Having made the pilgrimage to Auschwitz-Birkenau itself, I no longer question the legitimacy of these memorial/museum experiences. There is a thing about paying witness to the physical objects, the dreadful remnants of the experience, that is important and difficult to replace with reading accounts or watching images (although I am glad we have those to aid us in remembering, and had been exposed to much of it before our journey to Poland).

This is not to take away the importance of all kinds of other thoughtful reflection on all kinds of other atrocities. There is no worse; it is not a competition.

The importance, as many in this thread have intimated, is to keep the connection alive. To remember that not only did this happen, but that it can happen again.

Heaven forfend.

brooke said...

i'm obviously late to this.. but i just discovered your blog..

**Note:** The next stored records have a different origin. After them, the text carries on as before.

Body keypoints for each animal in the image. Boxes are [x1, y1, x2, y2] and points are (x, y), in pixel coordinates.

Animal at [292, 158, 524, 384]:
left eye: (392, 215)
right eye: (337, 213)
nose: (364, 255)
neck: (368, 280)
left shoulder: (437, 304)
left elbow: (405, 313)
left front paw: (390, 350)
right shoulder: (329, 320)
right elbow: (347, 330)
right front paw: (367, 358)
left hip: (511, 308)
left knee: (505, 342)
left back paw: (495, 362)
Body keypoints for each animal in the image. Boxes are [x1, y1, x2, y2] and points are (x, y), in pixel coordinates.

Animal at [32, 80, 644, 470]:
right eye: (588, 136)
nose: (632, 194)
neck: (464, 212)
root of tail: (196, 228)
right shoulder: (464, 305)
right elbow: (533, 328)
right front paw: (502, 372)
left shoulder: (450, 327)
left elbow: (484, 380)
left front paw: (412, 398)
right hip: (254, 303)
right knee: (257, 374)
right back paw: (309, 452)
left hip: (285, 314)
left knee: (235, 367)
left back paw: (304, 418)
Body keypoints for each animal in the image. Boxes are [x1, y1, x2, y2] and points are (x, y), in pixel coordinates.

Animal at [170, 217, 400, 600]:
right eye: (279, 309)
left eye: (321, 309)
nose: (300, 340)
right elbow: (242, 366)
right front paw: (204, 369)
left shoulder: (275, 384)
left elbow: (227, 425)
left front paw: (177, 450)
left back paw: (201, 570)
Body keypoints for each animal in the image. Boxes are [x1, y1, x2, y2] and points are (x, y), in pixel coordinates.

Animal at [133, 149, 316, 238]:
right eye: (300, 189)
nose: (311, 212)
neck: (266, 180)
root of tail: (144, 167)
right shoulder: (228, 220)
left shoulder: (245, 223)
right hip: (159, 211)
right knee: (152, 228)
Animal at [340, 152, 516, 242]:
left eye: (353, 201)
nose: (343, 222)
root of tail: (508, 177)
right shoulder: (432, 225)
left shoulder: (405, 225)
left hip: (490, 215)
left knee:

i've been to yad vashem myself - last year when i visited palestine / israel. i've also read about the holocaust all my life, and in many ways i consider myself a zionist.. i believe the jews should have a homeland.

just after i went to yad vashem i went on a tour of east jerusalem, and got to hear about the conditions for the palestinians there, and i visited the wall, and i stayed in homes of palestinians in the west bank who's land has been taken by settlers, and heard stories about young school children who are afraid to go to sleep because the next day they have to walk by illegal israeli settlers who attack them on the way to school in the south hebron hills.

throughout all my years of reading about the holocaust i read "never again" and i agreed.. yes, never again. but it is happening in gaza, it is happening in the west bank. the land that yad vashem was built on was a palestinian village that was wiped off the map. never again- yet israel is doing it now.

i find it very sad that what people learn from oppressors is not how NOT to be, instead, how to oppress. this is what i witnessed in the land where christ walked (i am a protestant, of the liberal kind), where the israelites were lead to escape slavery in egypt. the land of palestine and israel is sacred, holy land - and yet is also one full of sadness, anger, and a 61 year al-nakba. yes, very sad.

therapydoc said...

Thanks so much for reading and for taking the time to write this, Brook.

But I have to ask, Did you ever SEE an Israeli shoot at an innocent child on his way to school?

I've been in similar situations, and never have. Some of us feel that the Arab world has done a much better public relations job on what goes on between the Palestinians and the Israelis, than the Jews.

Which is a really sad thing and is divisive and leads to hate.

ann said...

i was in yad vashem a year ago, 40 years since my first time there - these testaments are an obligation that must be passed down from generation to generation

i live in london - sixty years since the end of WWII has been a long time for the jews outside of israel to live in relative peace, but antisemitism has not lain dormant in europe all these years, it has simmered beneath the surface and can erupt at any time again - we cannot be complacent - we cannot forget - i for one am afraid, very afraid

brooke's comment saddens me - did she not visit sderot where israeli children only know life in an air-raid shelter - where rockets have been launched against them for years on a daily basis - did she know that when gush katif was handed back to the palestinians it was razed to the ground and turned into a rocket launch pad

the palestinians are not victims of the israelis, they are the victims of hamas who use and abuse them - they are scapegoats --- more palestinians were slaughtered in gaza at the hands of hamas than by israel

therapydoc said...

Thanks so much. We have it here, too. Just last week FD went to play basketball at the Jewish Community Center and the streets were blocked off-- bomb scare.